Torah Reading for Week of November 20-26, 2011
“Reading our Story Anew”
By Rabbi Miriyam Glazer, AJRCA Professor of Literature
Every time we sit down to read, we bring our whole history with us. Sometimes, indeed, our experience of a text is shaped less by what the text may actually say than on what we assumed it said before we even read it. How do we open our eyes to see a text anew, and thus open ourselves to possibilities of feeling and thought we hadn’t even imagined before?
The story of Esau, which begins in parashat Toldot, offers us just that challenge. Esau is the older son by minutes of adventuresome, determined Rebekah and mild unassertive Isaac. While his twin brother Jacob will grow up to become Yisrael, progenitor of our people, Esau has a radically different destiny. In fact, Jewish tradition has long despised him. Esav ha rashah, “Esau the evil one”, the rabbis called him.
So evil, indeed, that tradition maintains that it preceded even his birth. When Rebekah’s “days to bear were full,” says Toldot, “behold there were twins in her womb” (Gen. 25:24). But the Hebrew word for “twins” in that line is “defective,” explains Rashi. It is missing both an aleph and a yud. Midrash tells us that the odd spelling is because the not-yet-born “twins” themselves were defective. Only one of them, Jacob, was righteous. Before he was ever born, the other, Esau, was wicked (Braishit Rabbah 63).
And once he is born? Covered all over by hair, newborn Esau is reddish — indeed, he may be as reddish as the “red, red” lentils (Gen. 25:30) his brother Jacob cooks years later when Esau returns home from hunting. As reddish as the sandstone of Edom, the “Redland,” the rocky desert kingdom southeast of ancient Judah with which Esau becomes associated — and which in later centuries our prophetic and rabbinic traditions loathed.
The prophet Obadiah, for example, accuses Edom of “gloating” when Judah was attacked, gazing “with glee” on the “day of disaster.” (Obadiah 12 ff): “How could you, Edom, betray those who fled/ On that day of anguish?”, he cries out. That same rage infuses the writings of Isaiah, Ezekiel, Malachi and Joel, for all of whom Edom is an enemy, a rival to Israel ever since the birth of Esau.
Following that prophetic tradition, Edom in our literature becomes the code for the cause of Jewish suffering, the Other who ravaged our cities, exiled us, ghettoized us, burned us, tortured us, forced us to convert. For the ancient rabbis Edom was Rome and so, later, was Christendom. Esav, ha’rashah…
But if even for a moment we allow ourselves to put aside those long-worn lenses, we may discover that the Torah’s actual depiction of Esau is more nuanced, more compassionate, than we may have thought. Indeed, it is in describing Esau that Torah delivers one of its most emotionally knotted lines:
Isaac loved Esau, because he brought him venison, but Rebekah loved Jacob (25:28).
Now, if we were not biased against Esau, how would we interpret that line?

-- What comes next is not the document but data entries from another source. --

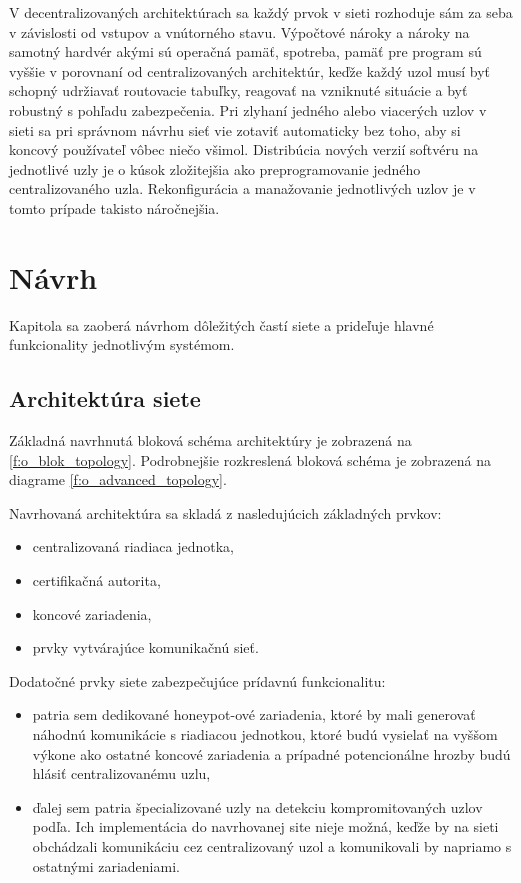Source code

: \documentclass[12pt,a4wide,oneside,openright]{report}
\begin{document}
V decentralizovaných architektúrach sa každý prvok v sieti rozhoduje sám za seba v závislosti od vstupov a vnútorného stavu. Výpočtové nároky a nároky na samotný hardvér akými sú operačná pamäť, spotreba, pamäť pre program sú vyššie v porovnaní od centralizovaných architektúr, keďže každý uzol musí byť schopný udržiavať routovacie tabuľky, reagovať na vzniknuté situácie a byť robustný s pohľadu zabezpečenia. Pri zlyhaní jedného alebo viacerých uzlov v sieti sa pri správnom návrhu sieť vie zotaviť automaticky bez toho, aby si koncový používateľ vôbec niečo všimol. Distribúcia nových verzií softvéru na jednotlivé uzly je o kúsok zložitejšia ako preprogramovanie jedného centralizovaného uzla. Rekonfigurácia a manažovanie jednotlivých uzlov je v tomto prípade takisto náročnejšia.



\chapter{Návrh} \label{s_navrh}
Kapitola sa zaoberá návrhom dôležitých častí siete a prideľuje hlavné funkcionality jednotlivým systémom.

\section{Architektúra siete}
Základná navrhnutá bloková schéma architektúry je zobrazená na \ref{f:o_blok_topology}. Podrobnejšie rozkreslená bloková schéma je zobrazená na diagrame \ref{f:o_advanced_topology}.

Navrhovaná architektúra sa skladá z nasledujúcich základných prvkov:
\singlespacing
\begin{itemize}
	\item centralizovaná riadiaca jednotka,
	\item certifikačná autorita,
	\item koncové zariadenia,
	\item prvky vytvárajúce komunikačnú sieť.
\end{itemize}
\onehalfspacing
Dodatočné prvky siete zabezpečujúce prídavnú funkcionalitu:
\singlespacing
\begin{itemize}
	\item patria sem dedikované honeypot-ové zariadenia, ktoré by mali generovať náhodnú komunikácie s riadiacou jednotkou, ktoré budú vysielať na vyššom výkone ako ostatné koncové zariadenia a prípadné potencionálne hrozby budú hlásiť centralizovanému uzlu,
	\item ďalej sem patria špecializované uzly na detekciu kompromitovaných uzlov podľa\cite{compromisedsensors}. Ich implementácia do navrhovanej site nieje možná, keďže by na sieti obchádzali komunikáciu cez centralizovaný uzol a komunikovali by napriamo s ostatnými zariadeniami.
\end{itemize}
\onehalfspacing
\end{document}
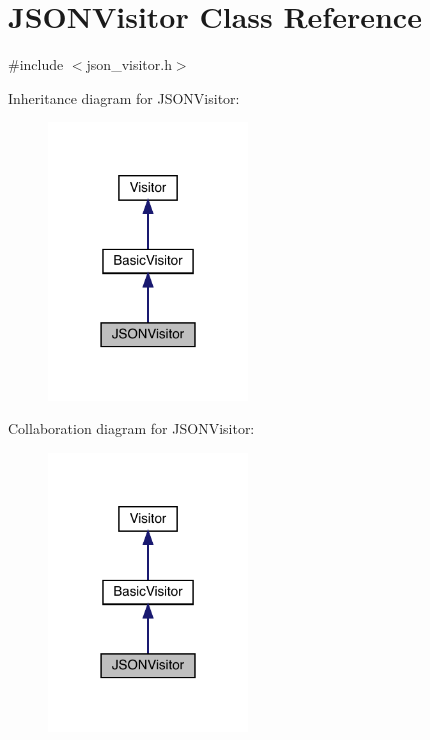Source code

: \hypertarget{class_j_s_o_n_visitor}{}\section{J\+S\+O\+N\+Visitor Class Reference}
\label{class_j_s_o_n_visitor}


{\ttfamily \#include $<$json\+\_\+visitor.\+h$>$}



Inheritance diagram for J\+S\+O\+N\+Visitor\+:
\nopagebreak
\begin{figure}[H]
\begin{center}
\leavevmode
\includegraphics[width=150pt]{class_j_s_o_n_visitor__inherit__graph}
\end{center}
\end{figure}


Collaboration diagram for J\+S\+O\+N\+Visitor\+:
\nopagebreak
\begin{figure}[H]
\begin{center}
\leavevmode
\includegraphics[width=150pt]{class_j_s_o_n_visitor__coll__graph}
\end{center}
\end{figure}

Does Torah not call on us to feel compassion for this rejected twin, this child unloved by his own mother — and loved by his father on condition only?
Did Esau turn himself into a “skillful hunter,” in the hope that at least if he brought his father meat, his father would love him — even if his mother never would?
Later in Toldot, the young adolescent Esau will discover that his brother Jacob, with their mother’s collusion, also stole the blessing originally intended for Esau himself. We may dismiss his pain or find reasons to find him responsible for his own loss. But again the Torah text, in its succinct way, belies our desire to dismiss Esau. Its words reverberate with inescapable heartbreak:
Esau said to his father,‘Have you only one blessing, father? Bless me, me also, father!’ And Esau lifted up his voice and wept” (27:38)
If we put our prejudices aside, surely we can see that Torah is calling upon us to feel compassion for the bereft Esau. Indeed, it models reconciliation for us, for years later the long estranged twins will themselves be reconciled. Defying Jacob’s fears, when they confront each other in the desert,
“…Esau ran to meet him, and embraced him, and fell on his neck and kissed him, and they wept” (Gen 33:4).
Perhaps with that image of reconciliation in mind, in our own day we can let the words of Torah come alive for us again: we can free ourselves to perceive Esau not as the enemy we imagined him to be, but as family, as a brother, just as our ancestor Jacob, the beloved son, himself learned to do.